Below is an overview of common financing options used by Nebraska companies, with examples and helpful resources.
SBA 7(a) Loan
The SBA 7(a) program is a versatile option used for working capital, equipment, and business acquisitions. Rates are typically variable (often expressed as Prime + a spread), with SBA maximums that depend on loan size and maturity. Terms can extend up to 10 years for working capital and up to 25 years for owner-occupied real estate.
- Use cases: Buying a business, refinancing eligible debt, expansion capital, equipment.
- General considerations: Personal guarantees are common; financial strength and debt coverage matter.
Learn more: SBA 7(a) Loans (SBA.gov) and this deep-dive guide: SBA loan. For faster variants, see SBA Express loan. For a plain-language overview, see Investopedia: SBA 7(a).

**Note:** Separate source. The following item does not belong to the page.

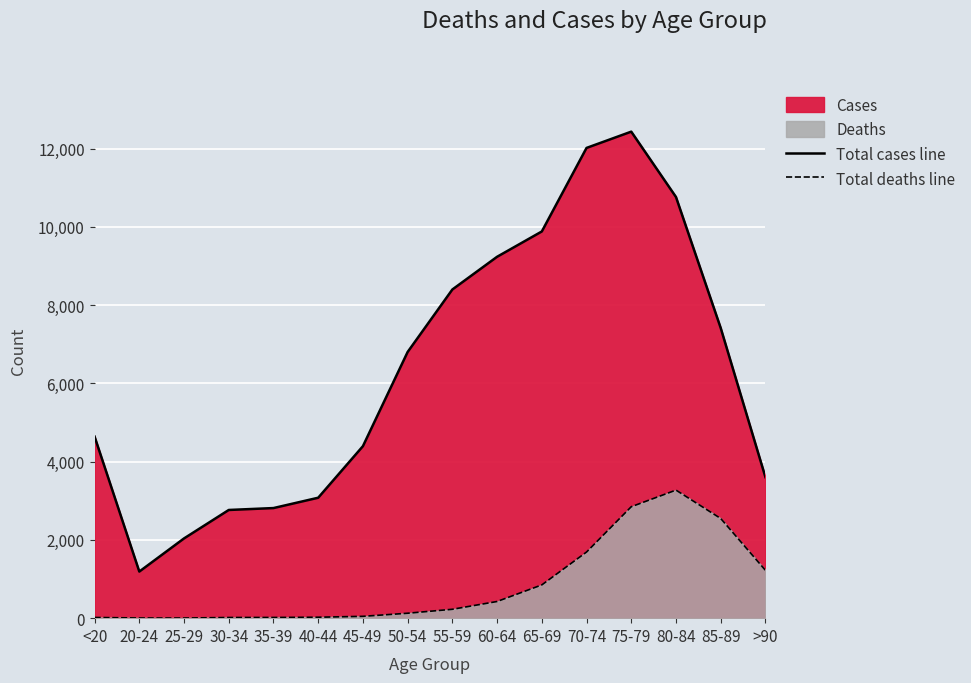

At how many categories does at least one series exceed 9042?

5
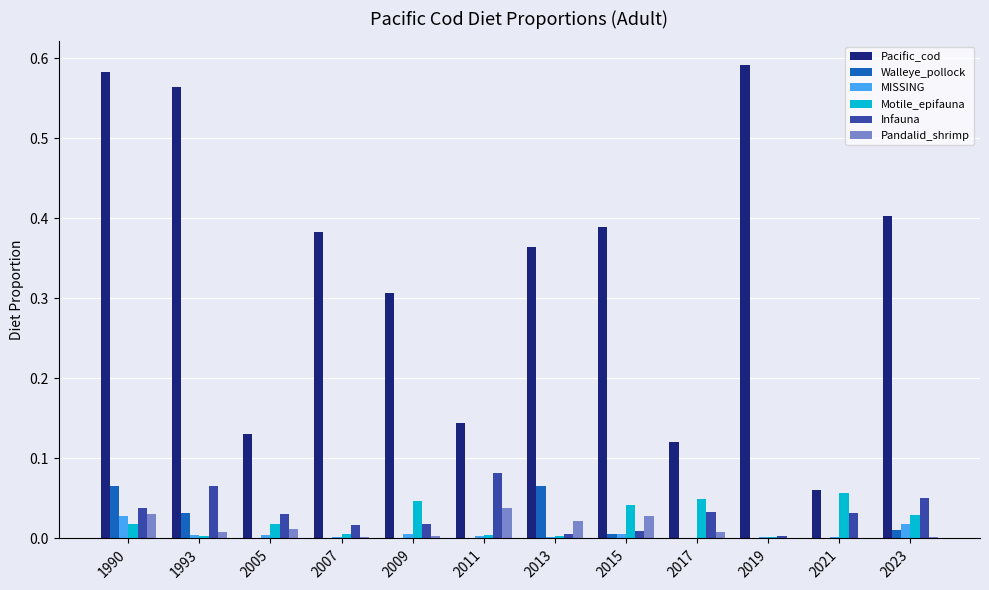

At which category is the sum across all series the highest?

1990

Note: Some readers search for “SBA 7a loan.” The formal program name uses parentheses—“SBA 7(a)”—but both refer to the same program category.
SBA 504 Loan
Designed for major fixed assets like owner-occupied commercial real estate and heavy equipment, the SBA 504 pairs a bank loan with a CDC loan and borrower contribution. Terms can be long, which can help manage monthly payments.

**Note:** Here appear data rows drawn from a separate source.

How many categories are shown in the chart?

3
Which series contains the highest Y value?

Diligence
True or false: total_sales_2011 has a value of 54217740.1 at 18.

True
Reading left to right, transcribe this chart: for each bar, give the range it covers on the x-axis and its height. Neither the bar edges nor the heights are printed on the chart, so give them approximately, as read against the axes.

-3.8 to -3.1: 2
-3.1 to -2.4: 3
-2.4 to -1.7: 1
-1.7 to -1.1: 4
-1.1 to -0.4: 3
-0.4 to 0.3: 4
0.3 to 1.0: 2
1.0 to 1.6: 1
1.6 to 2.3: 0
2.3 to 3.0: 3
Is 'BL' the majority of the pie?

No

Learn more: SBA 504 Loans (SBA.gov).
Conventional Term Loan
Bank term loans offer fixed or variable rates with predictable payments. Underwriting often emphasizes strong financial statements, positive trends, and robust DSCR. Consider reading: Term Loan and the 2025 overview: term loan for small business.
Business Line of Credit
A revolving line offers flexible access to working capital. Interest is generally paid only on drawn amounts, with periodic renewals.
Explore how this tool works: Business Line of Credit and practical tips: business line of credit guide.

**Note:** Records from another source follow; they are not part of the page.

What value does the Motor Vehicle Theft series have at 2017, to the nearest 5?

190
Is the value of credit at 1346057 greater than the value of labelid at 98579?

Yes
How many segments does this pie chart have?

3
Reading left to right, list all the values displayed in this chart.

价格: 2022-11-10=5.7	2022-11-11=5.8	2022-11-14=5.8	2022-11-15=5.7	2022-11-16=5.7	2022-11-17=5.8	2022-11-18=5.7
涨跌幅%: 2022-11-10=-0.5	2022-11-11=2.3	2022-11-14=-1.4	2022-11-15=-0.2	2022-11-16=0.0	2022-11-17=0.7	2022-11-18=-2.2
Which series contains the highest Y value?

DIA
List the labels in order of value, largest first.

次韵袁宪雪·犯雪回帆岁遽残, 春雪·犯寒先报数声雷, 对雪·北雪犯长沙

Equipment Financing and Leasing
Equipment loans and leases can spread the cost of machinery, vehicles, or technology. Collateral is often the asset itself, with terms aligned to useful life.
Learn more: Equipment Financing and 2025 details: equipment financing guide.
Short Term Business Loan
Short-term options can provide speed, but often with higher costs and shorter repayment schedules. They may be used for emergencies, short-lived opportunities, or when longer-term solutions aren’t available.
Compare core features: Short-Term Online Loan.
Invoice Factoring and AR Financing
Receivables financing turns unpaid invoices into immediate working capital. This can smooth cash flow in industries with long payment cycles.
How it works: invoice factoring.
Revenue-Based Financing
Repayments fluctuate with monthly revenue, which can offer flexibility for growing firms with variable sales.
See an overview: Revenue-Based Financing.
Merchant Cash Advance (MCA)
An MCA is not a loan; it’s a purchase of future receivables with daily or weekly remittances. Costs can be higher than traditional loans and may impact cash flow. Consider only with a clear plan for ROI.
Read before you decide: merchant cash advance.